News Limited’s bold experiment with centralised sub-editing is over, four years after it began.

The NewsCentral “sub hubs” — launched in Queensland in 2009 before being rolled out across the country — are being dismantled this month. Sixty five jobs will be lost on top of the 500 editorial jobs the journalists’ union estimates the company shed last year. Brisbane is hardest hit with around 30 jobs set to go.

Subediting has traditionally been done in-house by newspapers; News Ltd tried establishing pools of subs which edited copy from different newspapers. Not any more.

The backflip, outlined in this memo, will see metro papers such as The Daily Telegraph, Herald Sun and Courier-Mail again perform key sub-editing tasks in-house.  A new role known as “news producer” will be created, combining sub-editing and digital production tasks. Text subbing for regional papers, which had been performed by NewsCentral, is being shifted to the AAP-owned Pagemasters. Subbing for News’ community titles was outsourced to Pagemasters last year.
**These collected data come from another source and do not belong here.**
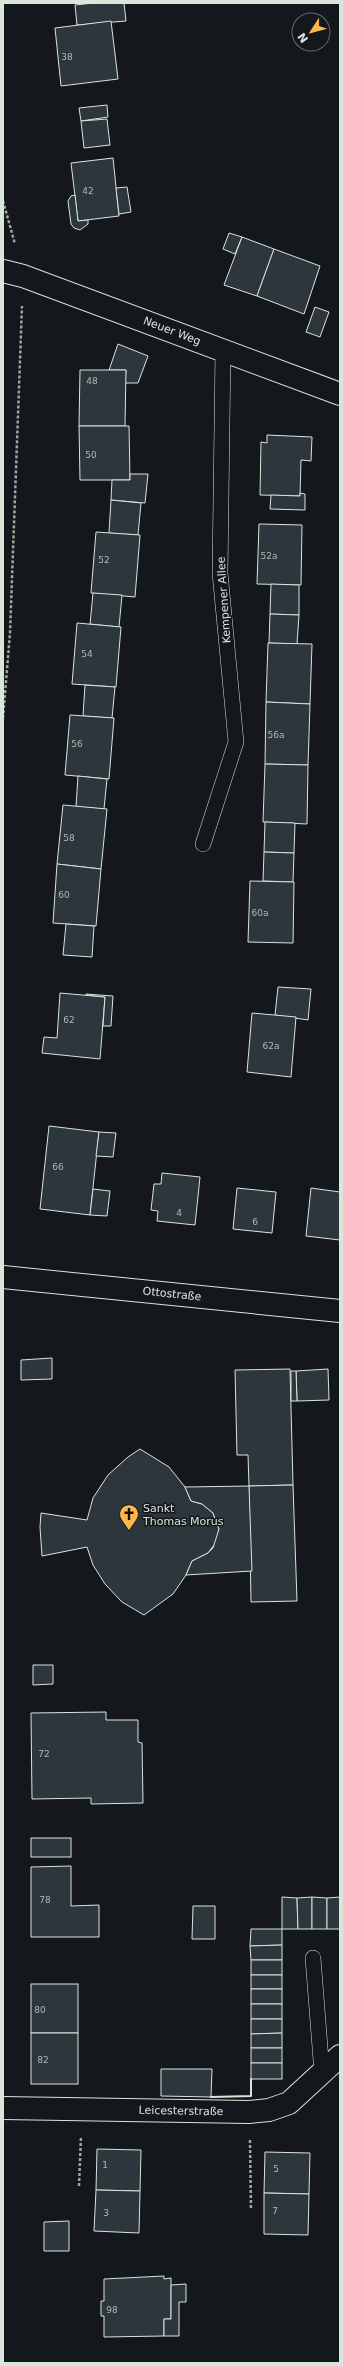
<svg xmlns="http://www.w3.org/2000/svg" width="343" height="2366" font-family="'DejaVu Sans',sans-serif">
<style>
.building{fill:#2c363c;stroke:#d8e6dc}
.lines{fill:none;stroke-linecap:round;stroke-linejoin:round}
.service-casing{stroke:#d8e6dc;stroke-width:16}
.minor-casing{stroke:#d8e6dc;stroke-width:24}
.path{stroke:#9da8a2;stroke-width:2.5;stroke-dasharray:3 2;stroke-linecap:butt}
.service{stroke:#14181c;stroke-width:15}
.minor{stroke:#14181c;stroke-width:22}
.wall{stroke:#d8e6dc;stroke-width:2}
.labels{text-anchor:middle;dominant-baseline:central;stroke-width:3;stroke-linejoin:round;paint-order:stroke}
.number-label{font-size:9px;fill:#adbab4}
.street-label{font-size:11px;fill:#d8e6dc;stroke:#14181c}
.poi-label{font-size:11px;fill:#d8e6dc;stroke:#14181c;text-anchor:start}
</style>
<rect width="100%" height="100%" fill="#14181c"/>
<g class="building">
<path d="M94,3H124L126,21L77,25L75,5Z"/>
<path d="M111,21L118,79L61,86L55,28Z"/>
<path d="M107,105L108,117L81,121L79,108Z"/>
<path d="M107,119L110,145L84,148L81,121Z"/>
<path d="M113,158L119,216L78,221L71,163Z"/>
<path d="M127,187L131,212L119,214L116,188Z"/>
<path d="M75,195L78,221L88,220V224L80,230L74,228L71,224L68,201L71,196Z"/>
<path d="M229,233L242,237L235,254L223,249Z"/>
<path d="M242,237L274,249L257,296L224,285Z"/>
<path d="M274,249L320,266L304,314L257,296Z"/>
<path d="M315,307L329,312L320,337L306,332Z"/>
<path d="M118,344L148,356L138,383H125L126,370H109Z"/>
<path d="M80,370H126L125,426H79Z"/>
<path d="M79,426H129L130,480H80Z"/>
<path d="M267,435L312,437L311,461L301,460L300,496L260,495L261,442L267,443Z"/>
<path d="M130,474H148L145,503L111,500L112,480H130Z"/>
<path d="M300,493L305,494V510L270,509L271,495L300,496Z"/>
<path d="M111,500L141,503L138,535L109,533Z"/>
<path d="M259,524L302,525L301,585L257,584Z"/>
<path d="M96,532L140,535L135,597L91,593Z"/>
<path d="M271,584L299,585V615L270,614Z"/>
<path d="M93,593L122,595L119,627L90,624Z"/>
<path d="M270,614L299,615L297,644L269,643Z"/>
<path d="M77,623L121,627L116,687L72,684Z"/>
<path d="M268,643L312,644L310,704L266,702Z"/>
<path d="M85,685L115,687L112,718L83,716Z"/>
<path d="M266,702L310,704L308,765L265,764Z"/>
<path d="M70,715L114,718L109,779L65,775Z"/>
<path d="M265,764L308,765L307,824L263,822Z"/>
<path d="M78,776L107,779L104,809L76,807Z"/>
<path d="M63,805L107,809L101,869L57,864Z"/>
<path d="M265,822L295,823L294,853L264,852Z"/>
<path d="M264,852L294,853L293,882L263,881Z"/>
<path d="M57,864L101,869L96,926L53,923Z"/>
<path d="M250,881L294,882L293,943L248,942Z"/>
<path d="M66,924L94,926L92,957L63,955Z"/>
<path d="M278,987L311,989L308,1020L275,1015Z"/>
<path d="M60,993L105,997L100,1059L42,1053L44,1037L57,1038Z"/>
<path d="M86,994L113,996L111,1026H103L105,997L86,995Z"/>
<path d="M252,1013L296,1017L291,1077L247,1072Z"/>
<path d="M49,1126L99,1132L90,1215L40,1209Z"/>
<path d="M99,1132L116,1133L113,1157L96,1156Z"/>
<path d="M162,1173L200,1177L195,1225L157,1221L158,1211L151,1210L154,1184H161Z"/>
<path d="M237,1188L276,1192L272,1233L233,1229Z"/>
<path d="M311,1188L340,1192V1240L306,1236Z"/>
<path d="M93,1189L110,1191L107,1216L90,1215Z"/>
<path d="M52,1358V1379L21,1380V1360Z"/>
<path d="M290,1369L293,1485L249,1486L248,1455H237L235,1370Z"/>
<path d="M328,1369L329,1400L297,1401L296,1371Z"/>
<path d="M291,1371H296L297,1401H291Z"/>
<path d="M140,1449L169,1467L185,1487L191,1501L202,1504L213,1513L219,1529L217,1541L208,1553L192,1561L186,1575L173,1594L144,1615L122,1602L105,1584L93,1565L87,1547L42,1556L40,1527L41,1513L87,1520L93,1498L108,1475L128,1457Z"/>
<path d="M293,1485L297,1601L251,1602L249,1486Z"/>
<path d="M249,1486L252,1571L186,1575L192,1561L208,1553L213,1548L219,1529L213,1513L202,1504L191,1501L185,1487Z"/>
<path d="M33,1665H53V1684L33,1685Z"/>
<path d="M106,1712V1720H138V1742L142,1743L143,1803L91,1804V1798L32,1799L31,1713Z"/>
<rect x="31" y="1838" width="40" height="19"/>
<path d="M71,1866V1906L99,1905V1937H31V1867Z"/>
<path d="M282,1897L297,1898L298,1929H282Z"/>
<path d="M312,1897V1929H298L297,1898Z"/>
<path d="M312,1897L327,1898V1929H312Z"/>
<path d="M340,1897V1929H327V1898Z"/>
<path d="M193,1906H215V1939H192Z"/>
<path d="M251,1929H282V1945L250,1946Z"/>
<path d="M282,1945V1960H251L250,1946Z"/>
<rect x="251" y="1960" width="31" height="15"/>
<rect x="251" y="1975" width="31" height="14"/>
<rect x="31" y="1984" width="47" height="49"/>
<rect x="251" y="1989" width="31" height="15"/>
<rect x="251" y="2004" width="31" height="15"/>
<path d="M251,2019H282V2033L251,2034Z"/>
<rect x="31" y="2033" width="47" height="51"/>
<path d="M282,2033V2048H251V2034Z"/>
<rect x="251" y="2048" width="31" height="15"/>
<rect x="251" y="2063" width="31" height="16"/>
<path d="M161,2069H212L211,2097L161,2096Z"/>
<path d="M97,2149L141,2150L140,2191L96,2190Z"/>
<path d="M265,2152L310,2153L309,2194L264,2193Z"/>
<path d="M96,2190L140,2191L139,2233L94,2231Z"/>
<path d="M264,2193L309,2194L308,2235L264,2234Z"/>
<path d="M69,2221V2251H44V2222Z"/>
<path d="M164,2276V2279L171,2278V2319H164V2336L104,2337V2316H101V2301H104V2279Z"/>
<path d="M186,2284V2302H179V2336H164V2319H171V2285Z"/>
</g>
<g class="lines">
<g class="service-casing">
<g id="service">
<path d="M203,844L236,742L220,573L223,350"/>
<path d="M313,1958L322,2073"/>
</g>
</g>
<g class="minor-casing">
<g id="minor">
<path d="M3,271L23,276L340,394"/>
<path d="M3,1277L340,1311"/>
<path d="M3,2108L249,2112L269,2110L289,2103L340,2056"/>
</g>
</g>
<g class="path">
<path d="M3,201L15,244"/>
<path d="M3,718L10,633L22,306"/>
<path d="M250,2140L251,2210"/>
<path d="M79,2186L81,2136"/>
</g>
<use href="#service" class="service"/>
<use href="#minor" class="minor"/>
<path class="wall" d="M211,2097L251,2096V2079"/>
</g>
<defs>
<g id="church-pin" transform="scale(1)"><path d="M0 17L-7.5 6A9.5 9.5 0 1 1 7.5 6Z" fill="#ffb74d" stroke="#14181c"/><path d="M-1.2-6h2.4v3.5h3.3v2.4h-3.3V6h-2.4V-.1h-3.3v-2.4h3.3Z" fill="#111"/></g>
</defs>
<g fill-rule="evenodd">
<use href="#church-pin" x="129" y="1514"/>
</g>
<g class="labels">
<g class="number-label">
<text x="67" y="57">38</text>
<text x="88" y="191">42</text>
<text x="92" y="381">48</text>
<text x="91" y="455">50</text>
<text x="269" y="556">52a</text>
<text x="104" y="560">52</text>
<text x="87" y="654">54</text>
<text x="276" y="735">56a</text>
<text x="77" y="744">56</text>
<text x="69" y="838">58</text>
<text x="64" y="895">60</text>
<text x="260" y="913">60a</text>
<text x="69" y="1020">62</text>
<text x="271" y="1046">62a</text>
<text x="58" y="1167">66</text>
<text x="179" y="1213">4</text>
<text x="255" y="1222">6</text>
<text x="44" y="1754">72</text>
<text x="45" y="1900">78</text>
<text x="40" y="2010">80</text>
<text x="43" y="2060">82</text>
<text x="105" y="2165">1</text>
<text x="276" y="2169">5</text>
<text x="275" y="2211">7</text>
<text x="106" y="2213">3</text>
<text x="112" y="2310">98</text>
</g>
<g class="street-label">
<text transform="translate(172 331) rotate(21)">Neuer Weg</text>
<text transform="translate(224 600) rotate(-94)">Kempener Allee</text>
<text transform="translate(172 1294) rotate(6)">Ottostraße</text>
<text transform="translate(181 2111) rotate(1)">Leicesterstraße</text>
</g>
<g class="poi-label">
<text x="143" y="1508">Sankt<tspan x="143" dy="13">Thomas Morus</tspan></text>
</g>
</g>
<rect width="343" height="2366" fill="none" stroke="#d8e6dc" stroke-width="8"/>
<g transform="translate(311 32) rotate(234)"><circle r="19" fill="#14181c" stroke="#626a69"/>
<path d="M0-3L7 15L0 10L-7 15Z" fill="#ffb74d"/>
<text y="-6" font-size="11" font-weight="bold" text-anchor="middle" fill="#d8e6dc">N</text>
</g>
</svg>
The dismantling of NewsCentral comes as News prepares to launch its new publishing system, Eidos Methode, in July.

Paul Murphy, the head of the Media, Entertainment and Arts Alliance media division told Crikey: “It is very disappointing to see News Limited going further down the path of outsourcing. The loss of editorial expertise and experience will be felt heavily.”

The creation of NewsCentral Queensland in 2009 represented an exciting yet controversial departure from traditional practice. South Australia and Victorian sub hubs then followed before NSW centralised operations in early 2011. Under this structure, sub-editing was organised by state rather than masthead, meaning a sub could edit copy from the Herald Sun one minute and the Geelong Advertiser the next.

At the time staff complained to Crikey of a loss of specialisation and the demise of the traditional mentoring role subs played in the newsroom. But NewsCentral staff were also proud of their work, with sub hubs seen as a better option than outsourcing subbing to external firms.

“It worked very well,” said a former News staffer involved in the creation of NewsCentral. “There were criticisms the quality wasn’t as good; that editors had lost control of their publications. But by and large we were doing things more efficiently.”